Today I live in Los Angeles, California, which has even more Jewish people than Marblehead. To be honest, I wouldn’t even think of living somewhere that wasn’t swarming with Jews.

Not long ago I leapt out of bed at about 6:30 a.m. and went for a run in a residential part of Hollywood. When I was a few miles from my home my bowels sent an urgent cable to my brain, apologizing for the short notice and saying that they’d be emptying themselves in one minute or less; the location was up to me. I frantically searched for an alley or a dumpster I could hide behind. Nothing. Two parked cars I could crouch between? No. It would be a terrible neighborhood in which to play hide-and-seek or smoke pot surreptitiously as a teenager—no little nooks for sneaky behavior anywhere. It was particularly ill-suited for public adult shitting. The one plus—and it was a big one—was that it was so early in the morning. No one was around, in any direction. I knew that whatever horror was about to ensue, it would be over quickly. I crouched in the gutter at the end of a driveway that led to the garage of a home that actual people lived in, and shit furiously and hatefully into the street. I began to know relief.
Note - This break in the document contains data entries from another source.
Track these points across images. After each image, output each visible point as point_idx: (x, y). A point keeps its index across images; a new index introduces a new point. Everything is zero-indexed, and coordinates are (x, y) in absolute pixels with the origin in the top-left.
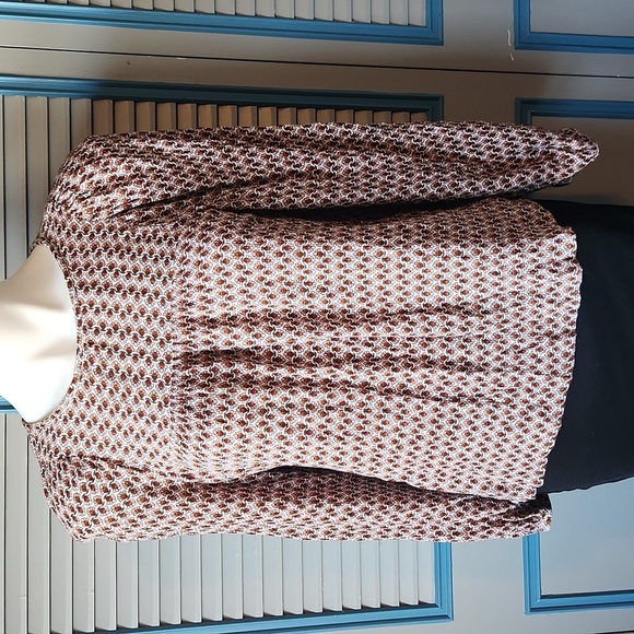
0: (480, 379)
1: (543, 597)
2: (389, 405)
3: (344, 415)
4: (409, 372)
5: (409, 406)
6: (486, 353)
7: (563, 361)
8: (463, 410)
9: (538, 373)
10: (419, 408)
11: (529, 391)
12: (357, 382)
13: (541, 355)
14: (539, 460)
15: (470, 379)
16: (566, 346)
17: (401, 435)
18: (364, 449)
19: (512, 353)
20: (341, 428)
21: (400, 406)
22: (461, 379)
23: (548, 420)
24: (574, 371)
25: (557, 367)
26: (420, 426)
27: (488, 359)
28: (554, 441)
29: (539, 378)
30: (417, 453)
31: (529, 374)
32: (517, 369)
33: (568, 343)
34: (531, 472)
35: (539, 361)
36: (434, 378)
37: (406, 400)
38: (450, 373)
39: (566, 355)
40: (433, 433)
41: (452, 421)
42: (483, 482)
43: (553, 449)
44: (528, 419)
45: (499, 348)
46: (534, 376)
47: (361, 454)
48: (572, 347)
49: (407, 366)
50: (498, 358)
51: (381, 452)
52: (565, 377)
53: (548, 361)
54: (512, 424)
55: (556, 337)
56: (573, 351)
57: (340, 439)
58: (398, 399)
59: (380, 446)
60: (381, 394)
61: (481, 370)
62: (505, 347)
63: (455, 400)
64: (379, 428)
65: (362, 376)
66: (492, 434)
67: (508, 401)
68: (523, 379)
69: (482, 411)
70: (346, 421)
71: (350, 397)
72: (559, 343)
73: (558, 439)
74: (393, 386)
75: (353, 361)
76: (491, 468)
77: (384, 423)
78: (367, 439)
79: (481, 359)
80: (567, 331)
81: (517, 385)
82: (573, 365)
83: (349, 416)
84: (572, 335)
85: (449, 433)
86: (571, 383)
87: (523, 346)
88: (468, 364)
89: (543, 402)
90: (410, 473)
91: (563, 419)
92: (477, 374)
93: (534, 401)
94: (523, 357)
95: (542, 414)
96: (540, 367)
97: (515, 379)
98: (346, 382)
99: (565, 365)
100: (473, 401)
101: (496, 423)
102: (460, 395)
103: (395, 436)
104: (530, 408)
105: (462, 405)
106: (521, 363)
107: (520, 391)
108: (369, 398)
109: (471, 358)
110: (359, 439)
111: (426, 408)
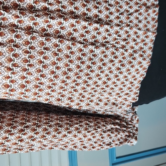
0: (107, 31)
1: (117, 158)
2: (48, 44)
3: (12, 50)
4: (62, 20)
5: (62, 46)
6: (111, 13)
7: (152, 23)
8: (97, 51)
9: (139, 29)
10: (69, 48)
11: (135, 40)
12: (23, 26)
13: (141, 18)
14: (136, 85)
15: (102, 30)
16: (153, 14)
17: (58, 68)
18: (30, 78)
19: (125, 14)
20: (10, 60)
21: (56, 45)
22: (97, 29)
23: (144, 59)
24: (158, 29)
25: (149, 26)
26: (71, 61)
27: (112, 17)
28: (145, 73)
29: (140, 33)
30: (68, 81)
31: (135, 29)
32: (128, 25)
33: (155, 11)
34: (132, 93)
35: (140, 22)
36: (78, 27)
37: (60, 41)
38: (90, 24)
39: (153, 19)
40: (78, 67)
41: (91, 59)
42: (105, 101)
43: (145, 79)
44: (134, 59)
45: (118, 11)
46: (137, 31)
47: (27, 82)
48: (156, 15)
49: (61, 17)
50: (118, 18)
51: (43, 80)
52: (154, 33)
53: (144, 22)
54: (125, 62)
55: (148, 7)
56: (157, 17)
57: (9, 69)
58: (54, 41)
59: (42, 76)
60: (42, 36)
61: (108, 24)
62: (122, 10)
63: (92, 44)
64: (41, 62)
65: (27, 21)
66: (113, 68)
67: (123, 47)
68: (131, 32)
69: (108, 53)
70: (15, 55)
71: (17, 36)
72: (150, 11)
73: (148, 72)
74: (50, 31)
75: (19, 9)
76: (111, 91)
77: (45, 58)
78: (32, 70)
79: (107, 17)
80: (153, 5)
81: (128, 36)
82: (157, 26)
83: (17, 51)
84: (157, 6)
85: (89, 67)
86: (156, 37)
87: (131, 11)
88: (100, 20)
89: (141, 48)
90: (62, 96)
91: (151, 59)
92: (106, 27)
93: (137, 48)
94: (132, 18)
95: (141, 56)
96: (141, 25)
97: (127, 32)
98: (14, 25)
99: (153, 25)
100: (103, 45)
101: (116, 61)
102: (95, 41)
103: (52, 68)
104: (135, 52)
105: (97, 47)
106: (131, 22)
107: (130, 40)
108: (33, 38)
109: (102, 16)
110: (25, 70)
111: (74, 49)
My relief was short lived, however, because when I looked up from my pathetic al fresco bio-vandal squat, I locked eyes with a Hasidic woman who had materialized across the street. She was paralyzed by what she saw. We gazed into each other’s souls and silently agreed that I was the worst person in the history of humanity and that my name belonged nowhere near the Book of Life.